Le altre protagoniste del libro sono tutte, in qualche modo, legate tra loro: Bummi, una donna delle pulizie che ha imparato a sue spese come una «laurea di prima classe presa in un paese del Terzo Mondo» non abbia alcun valore nel Regno Unito, è la madre di Carole; Winsome, moglie insoddisfatta che si lascia andare a una relazione erotica con il proprio genero, è la madre di Shirley; Penelope, la ricca signora bianca che, nell’epilogo, giunta alle soglie degli ottant’anni, scoprirà di essere inglese solo per il 17%, è la padrona della casa presso cui lavorava Bummi; Hattie è la nonna di Megan/Morgan e Grace è sua madre.

Il romanzo spazia così da Londra alla Cornovaglia, da Newcastle al Northumberland, spingendosi fino alla California, alle Barbados, alla Nigeria, per approdare al confine scozzese, estendendosi dal 1895 ai giorni nostri, in un affresco polifonico da cui emerge una buona rappresentazione narrativa di quella «storia esterna che sta dentro la storia degli Inglesi», quella storia «altra» che Stuart Hall ci ha insegnato a riconoscere nelle versioni ufficiali, poiché «Non c’è storia inglese senza quell’altra storia».

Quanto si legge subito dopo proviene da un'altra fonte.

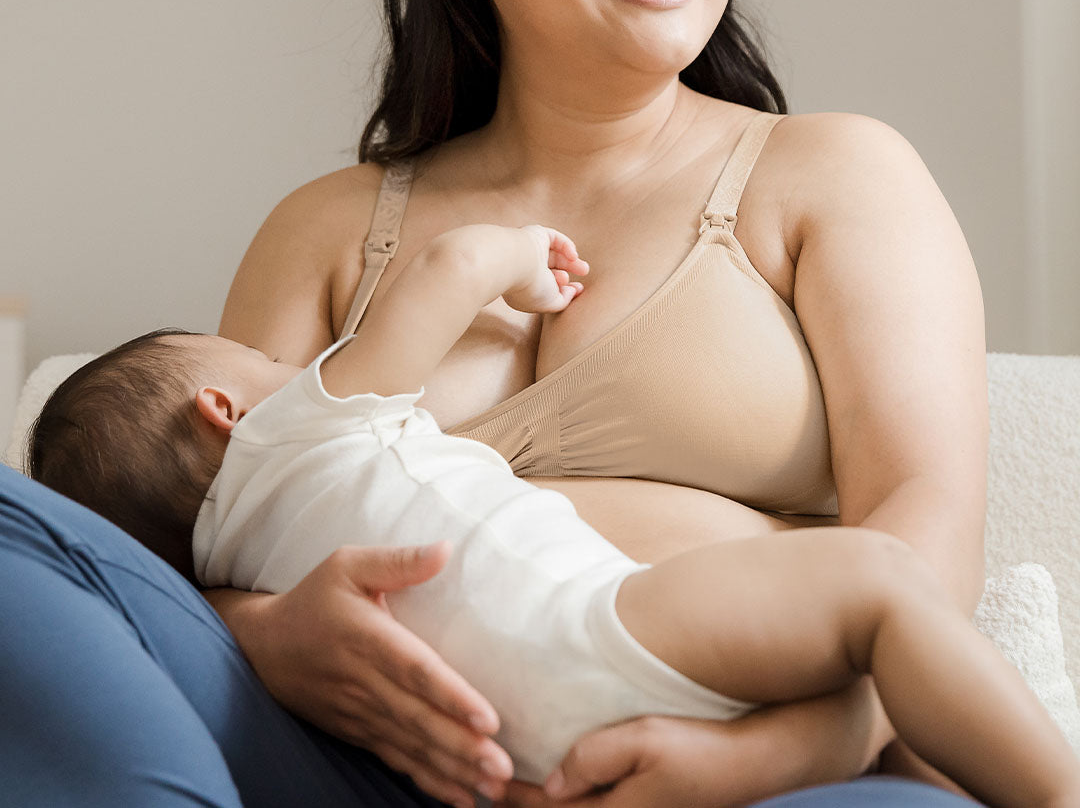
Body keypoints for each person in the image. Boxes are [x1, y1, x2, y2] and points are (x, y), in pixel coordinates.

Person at [1, 0, 991, 805]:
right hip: (390, 763)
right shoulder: (330, 228)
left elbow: (925, 534)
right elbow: (195, 533)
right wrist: (268, 635)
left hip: (776, 753)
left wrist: (773, 754)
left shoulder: (838, 173)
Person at [27, 222, 1079, 808]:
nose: (286, 369)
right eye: (260, 366)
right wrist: (521, 256)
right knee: (881, 588)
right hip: (609, 629)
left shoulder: (237, 557)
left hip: (518, 754)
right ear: (224, 409)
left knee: (898, 725)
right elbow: (442, 270)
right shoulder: (298, 425)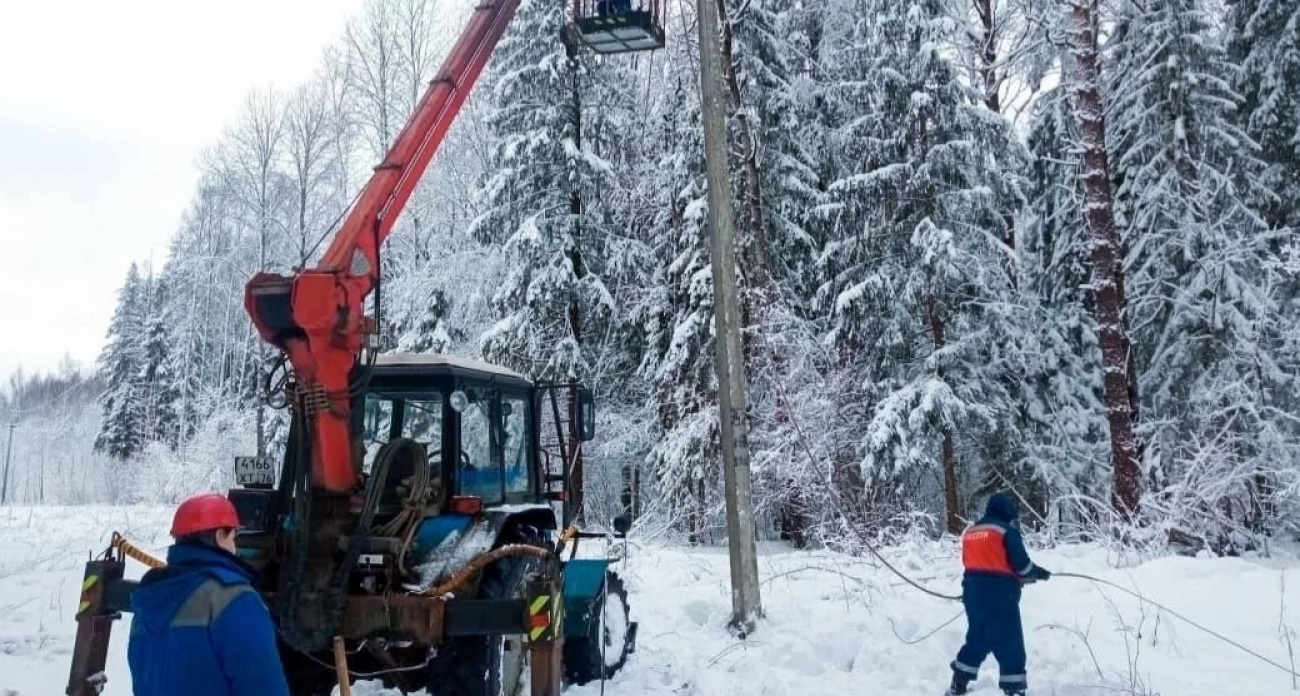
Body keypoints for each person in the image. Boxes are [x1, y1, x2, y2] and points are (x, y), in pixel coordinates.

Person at [127, 493, 290, 696]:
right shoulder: (233, 598)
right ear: (219, 536)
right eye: (233, 538)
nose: (235, 547)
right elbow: (264, 687)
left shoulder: (148, 598)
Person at [947, 493, 1051, 696]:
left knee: (978, 637)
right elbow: (1022, 567)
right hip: (1000, 595)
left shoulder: (971, 531)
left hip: (972, 593)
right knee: (1009, 640)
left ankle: (959, 681)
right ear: (1006, 513)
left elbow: (973, 563)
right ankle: (1014, 689)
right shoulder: (1006, 531)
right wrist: (1037, 573)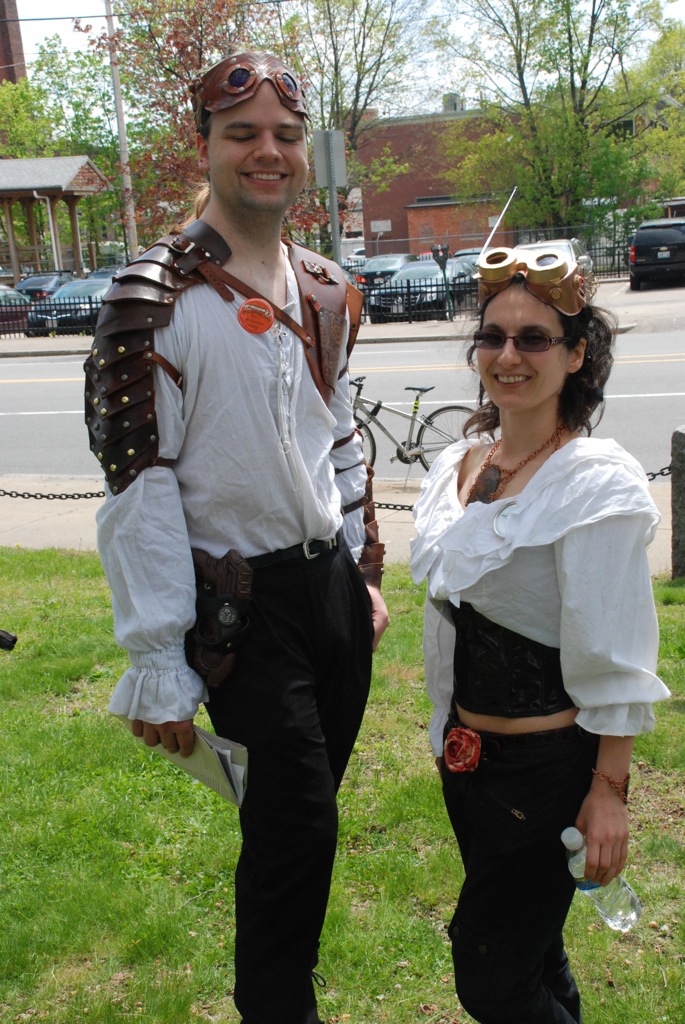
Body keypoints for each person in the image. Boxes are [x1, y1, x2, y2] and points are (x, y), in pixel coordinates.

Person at [85, 50, 389, 1024]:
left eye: (286, 136)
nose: (269, 152)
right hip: (241, 606)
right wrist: (158, 658)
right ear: (204, 145)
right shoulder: (152, 299)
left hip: (330, 592)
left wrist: (363, 569)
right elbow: (139, 492)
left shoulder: (325, 287)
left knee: (302, 820)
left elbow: (337, 435)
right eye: (243, 133)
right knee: (295, 832)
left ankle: (282, 992)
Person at [409, 244, 670, 1024]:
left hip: (544, 771)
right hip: (465, 759)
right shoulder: (459, 463)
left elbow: (616, 654)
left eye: (533, 338)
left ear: (575, 353)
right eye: (492, 337)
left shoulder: (590, 484)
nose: (508, 356)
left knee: (491, 977)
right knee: (533, 950)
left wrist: (607, 792)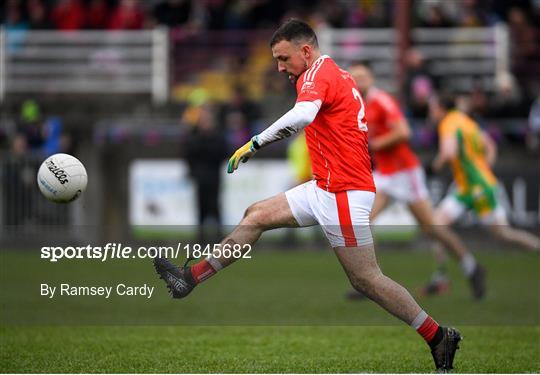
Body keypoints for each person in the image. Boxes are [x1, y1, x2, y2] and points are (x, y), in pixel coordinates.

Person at [154, 19, 461, 372]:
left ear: (306, 50)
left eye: (283, 58)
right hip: (324, 187)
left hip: (343, 192)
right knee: (256, 215)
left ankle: (439, 336)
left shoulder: (318, 74)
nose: (279, 67)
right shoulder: (329, 74)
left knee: (366, 280)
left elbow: (302, 115)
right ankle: (189, 279)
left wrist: (254, 143)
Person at [346, 63, 485, 299]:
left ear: (371, 78)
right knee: (361, 221)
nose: (359, 80)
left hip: (404, 172)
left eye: (363, 76)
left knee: (432, 228)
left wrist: (374, 145)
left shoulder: (382, 101)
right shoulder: (362, 103)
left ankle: (471, 266)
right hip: (385, 174)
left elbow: (403, 132)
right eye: (355, 76)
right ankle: (370, 280)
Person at [424, 94, 540, 292]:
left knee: (503, 234)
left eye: (432, 107)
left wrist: (433, 168)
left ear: (441, 108)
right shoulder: (467, 121)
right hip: (466, 186)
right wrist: (485, 170)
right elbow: (490, 146)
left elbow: (448, 152)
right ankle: (442, 276)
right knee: (436, 224)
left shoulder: (449, 123)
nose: (430, 112)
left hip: (476, 188)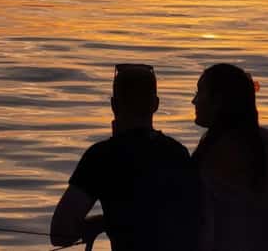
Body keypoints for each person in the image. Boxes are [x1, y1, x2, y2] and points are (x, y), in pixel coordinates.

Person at [51, 63, 199, 251]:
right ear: (156, 104)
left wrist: (104, 222)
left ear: (113, 105)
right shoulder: (177, 153)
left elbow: (60, 232)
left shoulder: (101, 157)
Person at [192, 64, 268, 251]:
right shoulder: (267, 141)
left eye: (200, 93)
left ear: (218, 101)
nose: (194, 101)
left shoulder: (218, 150)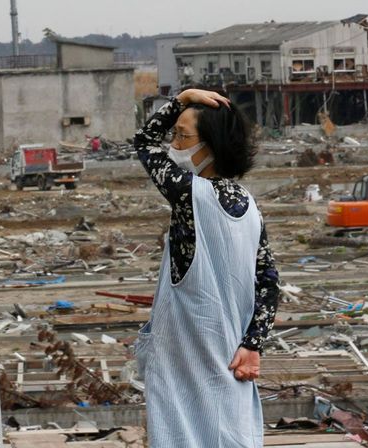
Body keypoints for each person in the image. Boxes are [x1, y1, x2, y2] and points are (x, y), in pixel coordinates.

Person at [133, 89, 280, 447]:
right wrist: (253, 344)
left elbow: (144, 141)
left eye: (182, 136)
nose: (174, 143)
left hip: (186, 359)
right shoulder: (248, 205)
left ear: (210, 145)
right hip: (230, 359)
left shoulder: (189, 193)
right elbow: (269, 282)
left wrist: (180, 100)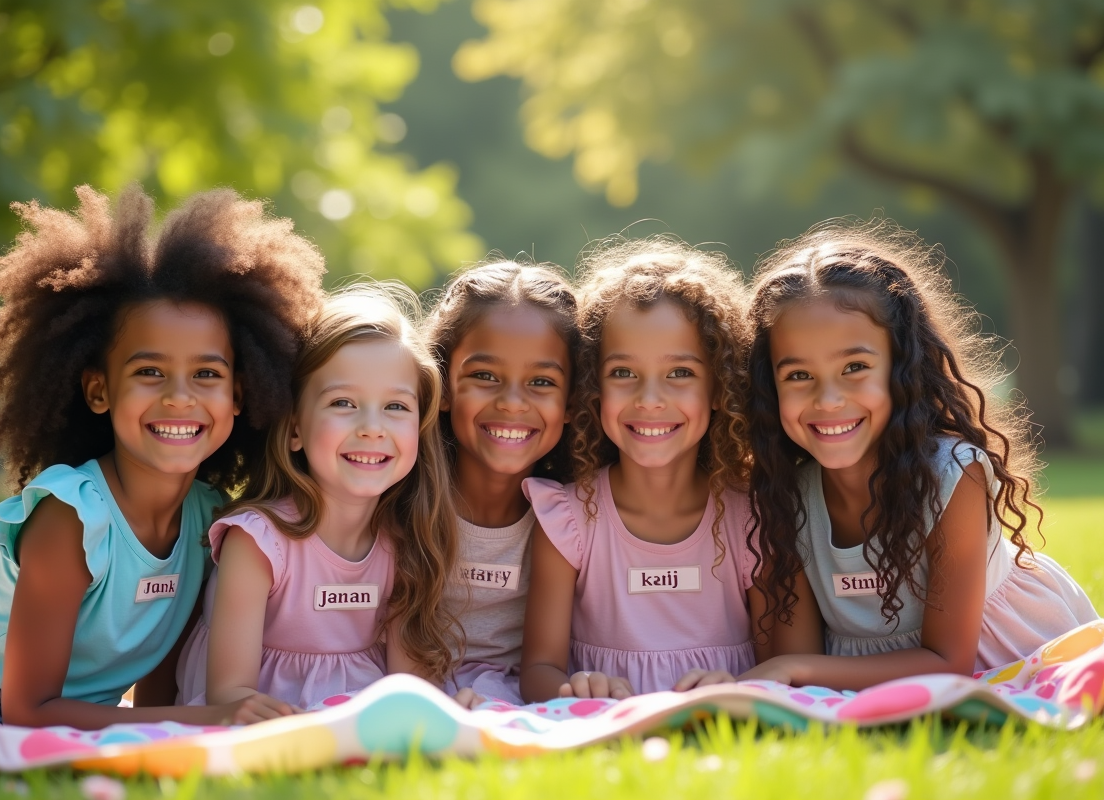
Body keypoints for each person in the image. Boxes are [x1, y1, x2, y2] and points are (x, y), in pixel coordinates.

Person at [0, 185, 325, 727]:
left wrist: (185, 722)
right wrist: (208, 718)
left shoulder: (210, 519)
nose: (180, 397)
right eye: (149, 371)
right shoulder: (72, 519)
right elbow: (29, 712)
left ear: (239, 396)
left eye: (207, 373)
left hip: (49, 704)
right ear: (99, 390)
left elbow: (159, 705)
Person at [741, 219, 1098, 690]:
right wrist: (790, 670)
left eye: (855, 367)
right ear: (769, 387)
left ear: (904, 368)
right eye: (799, 376)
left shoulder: (952, 474)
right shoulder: (785, 497)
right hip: (867, 679)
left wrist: (793, 670)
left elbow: (948, 663)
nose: (827, 400)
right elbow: (797, 667)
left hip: (1006, 659)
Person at [176, 286, 462, 716]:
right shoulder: (257, 542)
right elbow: (230, 697)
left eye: (395, 406)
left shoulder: (404, 541)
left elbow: (410, 690)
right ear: (295, 428)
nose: (372, 427)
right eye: (343, 403)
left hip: (359, 723)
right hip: (270, 723)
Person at [520, 236, 766, 702]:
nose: (650, 399)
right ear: (593, 386)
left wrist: (742, 688)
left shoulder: (753, 518)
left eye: (680, 373)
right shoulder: (567, 519)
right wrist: (578, 689)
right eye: (623, 373)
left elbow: (789, 667)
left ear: (719, 387)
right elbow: (537, 673)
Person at [426, 260, 577, 705]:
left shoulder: (575, 517)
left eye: (541, 382)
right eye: (485, 376)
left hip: (525, 701)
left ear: (572, 401)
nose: (512, 403)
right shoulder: (401, 498)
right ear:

Nato «dal silenzio di tutti coloro per cui potrebbe parlare e contro il baccano di tutti coloro che potrebbero opporvisi», il lavoro di Bernardine Evaristo allarga il proprio orizzonte di indagine e si propone come manifesto di una Britishness, ibrida, fluida, eterogenea: «Megan era in parte etiope, in parte afroamericana, in parte del Malawi e in parte inglese / che a suddividerla così suonava strano, perché di base era semplicemente un essere umano tutto intero».